- Problem to work on
For each line below that includes the word "robe", make a copy.

- Dataset entries
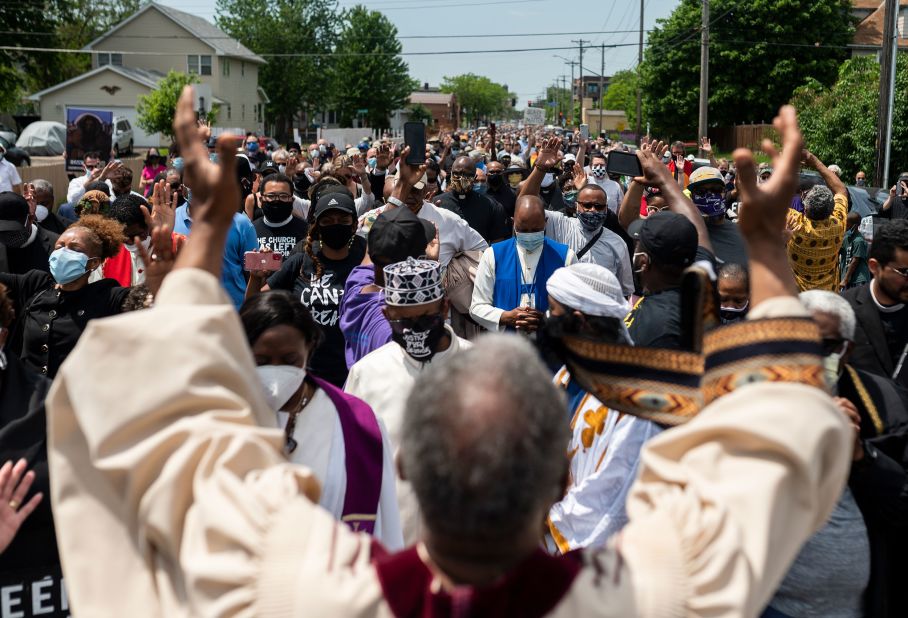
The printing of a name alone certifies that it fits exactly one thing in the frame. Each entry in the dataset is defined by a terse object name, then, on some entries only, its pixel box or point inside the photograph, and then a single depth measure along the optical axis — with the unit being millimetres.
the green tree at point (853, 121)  24578
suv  42625
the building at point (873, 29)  67125
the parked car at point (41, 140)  45656
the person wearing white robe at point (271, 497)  1538
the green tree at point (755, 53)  53844
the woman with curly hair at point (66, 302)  5594
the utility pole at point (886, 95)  19719
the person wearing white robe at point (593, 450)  3416
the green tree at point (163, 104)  45250
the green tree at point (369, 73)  93625
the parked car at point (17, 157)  32875
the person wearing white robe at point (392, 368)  3906
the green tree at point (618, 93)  102550
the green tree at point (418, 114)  106550
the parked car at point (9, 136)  39119
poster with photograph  17062
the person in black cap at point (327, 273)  5473
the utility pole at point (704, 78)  32156
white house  72875
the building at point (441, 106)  152125
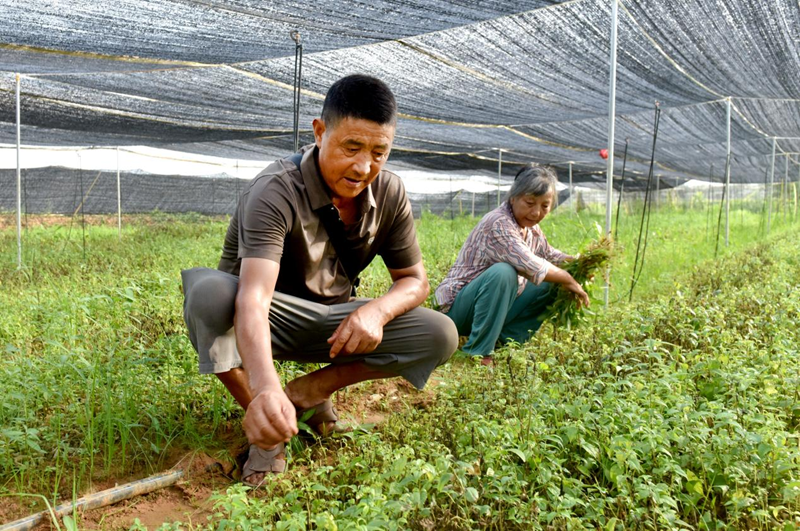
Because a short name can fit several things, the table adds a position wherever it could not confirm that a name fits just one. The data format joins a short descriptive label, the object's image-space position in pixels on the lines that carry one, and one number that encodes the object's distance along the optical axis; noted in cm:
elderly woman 362
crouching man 209
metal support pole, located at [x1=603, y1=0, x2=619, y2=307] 423
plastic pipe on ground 185
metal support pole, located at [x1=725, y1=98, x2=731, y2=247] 784
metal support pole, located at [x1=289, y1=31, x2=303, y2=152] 445
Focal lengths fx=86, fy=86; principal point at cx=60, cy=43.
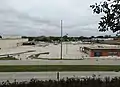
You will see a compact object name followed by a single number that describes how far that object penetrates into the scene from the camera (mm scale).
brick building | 20347
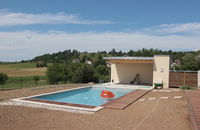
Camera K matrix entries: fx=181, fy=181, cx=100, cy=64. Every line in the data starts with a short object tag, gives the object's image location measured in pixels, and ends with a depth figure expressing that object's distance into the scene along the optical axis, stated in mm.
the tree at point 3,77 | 24572
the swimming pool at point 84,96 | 10480
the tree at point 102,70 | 30406
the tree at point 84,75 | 20875
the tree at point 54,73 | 27312
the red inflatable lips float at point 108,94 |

- Answer to the exercise
the person wearing white robe at point (271, 497)  1538
the person wearing white robe at point (593, 450)  3416
the person wearing white robe at point (392, 368)  3906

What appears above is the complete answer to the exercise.